To determine the new gravitational force between the objects, we can use Newton's law of universal gravitation, which states that the force of gravity between two objects is inversely proportional to the square of their distance.
First, let's assign some variables:
- F1 is the original gravitational force,
- F2 is the new gravitational force,
- r1 is the original distance between the objects,
- r2 is the new distance between the objects.
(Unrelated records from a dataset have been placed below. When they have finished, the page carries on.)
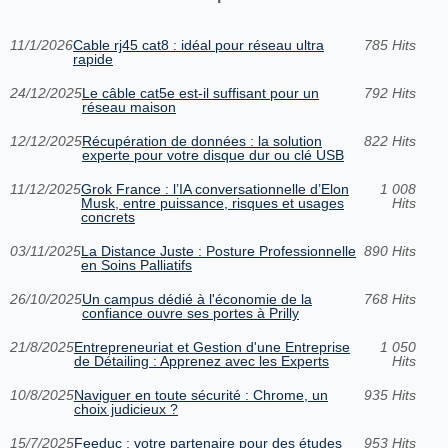
11/1/2026
Cable rj45 cat8 : idéal pour réseau ultra
785 Hits
rapide
24/12/2025
Le câble cat5e est-il suffisant pour un
792 Hits
réseau maison
12/12/2025
Récupération de données : la solution
822 Hits
experte pour votre disque dur ou clé USB
11/12/2025
Grok France : l’IA conversationnelle d’Elon
1 008
Musk, entre puissance, risques et usages
Hits
concrets
03/11/2025
La Distance Juste : Posture Professionnelle
890 Hits
en Soins Palliatifs
26/10/2025
Un campus dédié à l'économie de la
768 Hits
confiance ouvre ses portes à Prilly
21/8/2025
Entrepreneuriat et Gestion d'une Entreprise
1 050
de Détailing : Apprenez avec les Experts
Hits
10/8/2025
Naviguer en toute sécurité : Chrome, un
935 Hits
choix judicieux ?
15/7/2025
Feeduc : votre partenaire pour des études
953 Hits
We are given that F1 = 360 N. Now, we need to determine the relationship between F1 and F2 when the distance changes.
According to Newton's law of universal gravitation, we can write the equation as:
F1 = G * (m1 * m2) / r1^2,
where G is the gravitational constant and m1, m2 are the masses of the objects.
Since we are only interested in the change in gravitational force, we can set up a ratio between the original and new gravitational forces:
F1 / F2 = (G * (m1 * m2)) / (r1^2) / (G * (m1 * m2)) / (r2^2).
Now, let's substitute the given information in the equation:
360 N / F2 = (G * (m1 * m2)) / (r1^2) / (G * (m1 * m2)) / (3 * r1)^2.
Simplifying the equation:
360 N / F2 = (r2^2) / (r1^2 * 9).
Now, we know that the distance is now three times the original distance, so r2 = 3 * r1.
Substituting this into the equation:
360 N / F2 = ((3 * r1)^2) / (r1^2 * 9).
Simplifying further:
360 N / F2 = 9 / 9.
Therefore:
360 N / F2 = 1.
To find F2, we can rearrange the equation:
F2 = 360 N / 1.
Therefore, the new gravitational force between the objects is 360 Newtons.